An effective treatment could be found for one of the most aggressive pediatric cancers, alveolar rhabdomyosarcoma (aRMS). These kinds of tumors, which develop mainly in skeletal muscle, are characterized by the presence of the PAX3-FOXO1 fusion protein. Scientists at St Jude Children's Research Hospital published in the July 13, 2022, issue of Science Translational Medicine how they eliminated the tumor in a mouse model by inhibiting an enzyme to which PAX3-FOXO1 binds.

Rhabdomyosarcoma (RMS) has two histological variants, embryonic (eRMS) and alveolar (aRMS), which has higher mortality.

The degree of differentiation of the rhabdomyoblasts that form the tumor determines its classification. Embryonic tumors have few differentiated cells, while alveolar tumors have alveolar-like structures or small cavities.

The chimeric protein resulting from the union of PAX3 and FOXO1 comes from a fusion gene formed by a reciprocal translocation of chromosomes 2 and 13. This PAX3-FOXO1 protein only exists in aRMS and could be related to the worse prognosis associated with this variety of the disease, more aggressive than the fusion-negative embryonic form.

The investigators discovered that, for aRMS cells to spread, and the tumor to grow, an epigenetic alteration is needed. The histone lysine demethylase 4B (KDM4B) interacted by physically binding to PAX3-FOXO1. To inhibit it and see what happened, they used the experimental drug QC-6352 (Celgene).

This inhibitor is specific to the KDM4B enzyme. Its use in preclinical tests with mice (subcutaneous xenograft models) reduced tumor growth without producing side effects.
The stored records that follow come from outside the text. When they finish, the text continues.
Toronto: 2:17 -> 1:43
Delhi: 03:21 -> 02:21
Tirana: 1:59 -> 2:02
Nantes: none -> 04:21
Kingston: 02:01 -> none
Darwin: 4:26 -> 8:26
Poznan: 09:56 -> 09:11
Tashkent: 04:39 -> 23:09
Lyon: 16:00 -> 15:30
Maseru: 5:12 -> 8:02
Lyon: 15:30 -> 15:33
In addition, the researchers combined these tests with the application of two chemotherapy drugs (vincristine [VCR] and irinotecan [IRN]), enhancing their results.

"The KDM4B inhibitor reduced expression of PAX3-FOXO1, the key molecular driver of aRMS. In the absence of adjuvant chemotherapy, the inhibitor also reduced expression of proteins such as MYOD1, MYCN that are essential to aRMS cell survival," the director of this study, Jun Yang, assistant faculty member in the Department of Surgery at St. Jude Children’s Research Hospital, told BioWorld. Regarding the reduction of the tumor by combining KDM4B inhibition with chemotherapy, Yang confirmed that "there was nearly complete tumor elimination when KDM4 inhibition was combined with chemotherapy."
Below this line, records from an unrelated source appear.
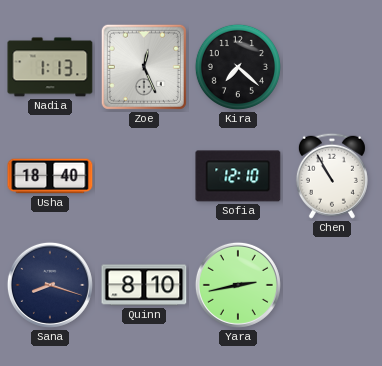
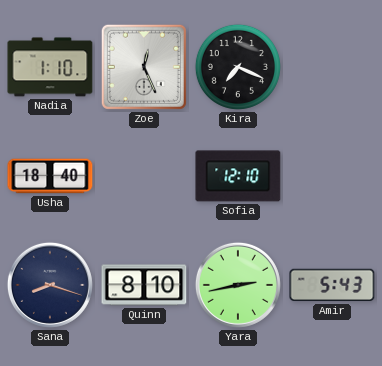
Nadia: 1:13 -> 1:10
Kira: 7:22 -> 7:19
Chen: 10:55 -> none
Amir: none -> 5:43
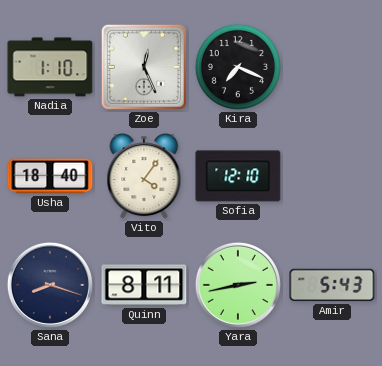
Vito: none -> 4:06
Quinn: 8:10 -> 8:11
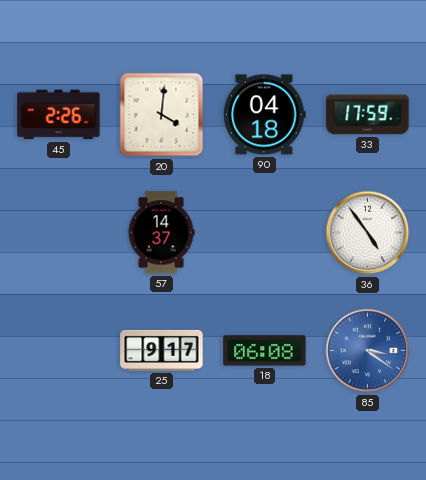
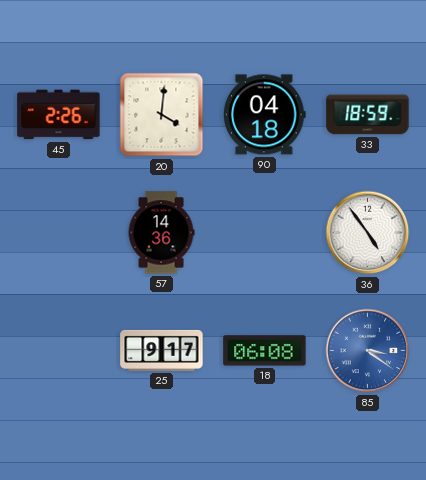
33: 17:59 -> 18:59
57: 14:37 -> 14:36
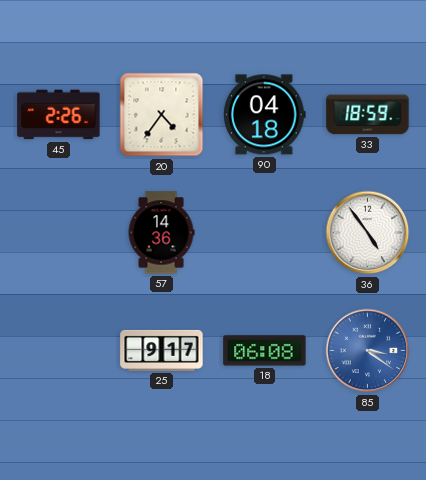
20: 4:01 -> 4:36
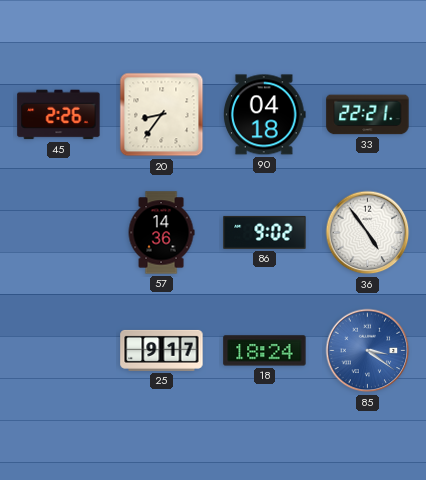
20: 4:36 -> 8:36
33: 18:59 -> 22:21
86: none -> 9:02
18: 06:08 -> 18:24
PAX3-FOXO1 is essential for the development of the tumor in aRMS, as it regulates the expression of the oncogenes IGF2, FGFR4, MYCN, MET or ALK and, in addition, it acts as a transcription factor in a network that directs the myogenic program, a network necessary for the survival of aRMS cells. Although there are different preclinical models and clinical trials oriented toward PAX3-FOXO1 downstream, to date, no strategies have been identified to interfere in this network of transcription factors in which PAX3-FOXO1 participates.

"The main modalities for aRMS treatment are chemotherapy and radiation therapy, which broadly target rapidly dividing cells," Yang commented to remark on how the therapeutic target they have identified differs from other treatments for aRMS. "Our approach is to target more specifically the epigenetic modifiers of the tumor cell genome. The strategy shuts down expression of key cancer drivers in the tumor cells, resulting in enhanced antitumor activity and fewer treatment side effects."

Although PAX3-FOXO1 is specific to aRMS, Yan and his colleagues have described a mechanism that can be used as a therapy in other aggressive tumors. "KDM4 histone lysine demethylases have been reported to be important in several cancers. Therefore, QC-6352 could have broad antitumor activity across tumors of different histologies."

In addition to using VCR and IRN chemotherapies in these preclinical tests, other drugs could be tested to check their suitability combined with inhibition of the enzyme. "We are trying to find other potential drug combinations to achieve the maximal anticancer effect. We observed that QC-6352 induced a type I interferon response, suggesting that KDM4 inhibition could potentially enhance immunotherapy," Yang remarked.

There are still a few steps before starting a clinical trial with this novel therapeutic target. "The preclinical model we used involved immune-deficient mice. We will test if this combination works even better in transgenic mouse models that have intact immune systems," Yang said. "We also need to find biomarker(s) to stratify patients who may have maximal benefit from this inhibitor, and pharmacodynamic marker(s) to verify the action of inhibitor in tumor cells, in future clinical trials," he added.